In late September, Inuit artist Annie Pootoogook died tragically in Ottawa. Pootoogook was an award-winning illustrator from Cape Dorset, Nunavut. Her ink-and-crayon depictions of everyday life in the north — families sitting to eat a meal of seal meat or shopping at the Arctic co-op — received international acclaim. In contrast to the idealized vision many Canadians have of the north, of majestic rock and ice landscapes or charismatic wildlife like polar bears, Pootoogook’s drawings often reflected the crushing poverty northern families face and its devastating impacts on their health and well-being.
Ottawa police believe Pootoogook’s death is suspicious — she may have been the victim of foul play. If so, Annie Pootoogook is yet another Indigenous woman to die violently in Canada.
Indigenous women and girls are at least three times more likely to experience violence than non-Indigenous women and six times more likely to be murdered. On any given day, thousands of First Nations, Inuit and Métis women and children are living in emergency shelters to escape abuse (though on-reserve shelters remain woefully underfunded).
The RCMP hasn’t kept accurate statistics on the number of murdered or missing people, but Indigenous women’s organizations and affected families have reported hundreds of cases of loved ones who have been victims of violent crime. After years of indifference and inaction, Canada’s government has finally launched an inquiry into the many lives lost to violence.

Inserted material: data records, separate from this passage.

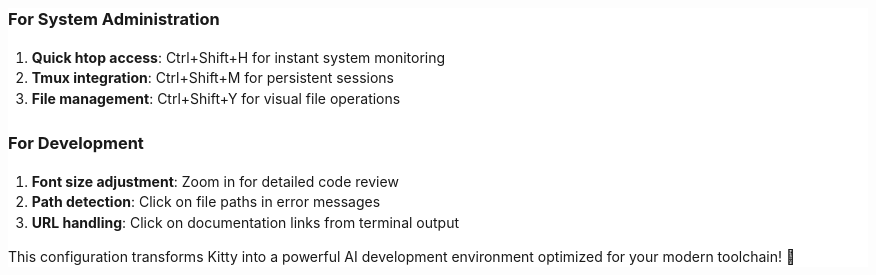 ### **For System Administration**
1. **Quick htop access**: Ctrl+Shift+H for instant system monitoring
2. **Tmux integration**: Ctrl+Shift+M for persistent sessions
3. **File management**: Ctrl+Shift+Y for visual file operations

### **For Development**
1. **Font size adjustment**: Zoom in for detailed code review
2. **Path detection**: Click on file paths in error messages
3. **URL handling**: Click on documentation links from terminal output

This configuration transforms Kitty into a powerful AI development environment optimized for your modern toolchain! 🚀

Although the national inquiry into murdered and missing Indigenous women won’t investigate cases police previously examined, it will look at broader factors that put Indigenous women and girls at such great risk. According to the UN Committee on the Elimination of Discrimination Against Women, this includes institutional racism, social and economic marginalization and inadequate access to affordable housing so women can escape abusive relationships. Police forces have often failed to deal with violence against Indigenous peoples, and officers themselves have been implicated or charged with assaults and sexual abuse.
Human-rights organizations such as Amnesty International and Kairos have also drawn attention to resource development in Indigenous territories, where the influx of transient workers — along with money, alcohol and drugs from outside the community — puts Indigenous women at risk of aggressive harassment and violence by men. As environmentalists, we often emphasize the impacts of mining or oil and gas development on wildlife and ecosystems but ignore the staggering social consequences for Indigenous communities, especially women. Amnesty International’s research on the social impacts of resource development in northeast B.C.’s booming Peace Region has uncovered numerous accounts of attacks on women and girls, including “domestic violence, encounters with strangers that ranged from aggressive harassment to brutal violence, including unsolicited offers of drugs and money for sex, sexual assault and gang rapes.”
These stories are heart-breaking, but the response from Indigenous peoples brings hope. One such grassroots effort is the Moose Hide Campaign, a growing movement of Aboriginal and non-Aboriginal men dedicated to ending violence against women and children, through education and peer support, encouraging men to develop healthier relationships with the women in their lives.
The Moose Hide Campaign was created by a young First Nations girl named Raven Lacerte and her father, Paul, in British Columbia. Working with First Nations hunters, they have distributed more than 250,000 small moosehide squares to communities across Canada — encouraging men to wear the pins as symbols of their commitment to be accountable for their behaviour and to reject violence. What makes the campaign particularly poignant is that Raven and her father made the first pins from the hide of a moose they harvested near the infamous Highway of Tears between Prince George and Prince Rupert, where dozens of Indigenous women have gone missing or been found murdered.
The inquiry into the crisis of murdered and missing Indigenous women and girls is long overdue and is a testament to the hard work and leadership of Indigenous women and communities who have spent decades calling for an inquiry. It will proceed over the next few years and will make recommendations to governments, police and other agencies. We must also take personal action to end violence by participating in initiatives like the Moose Hide Campaign, which bring people together to promote healing. These are important steps for all Canadians to embrace if we are to advance reconciliation.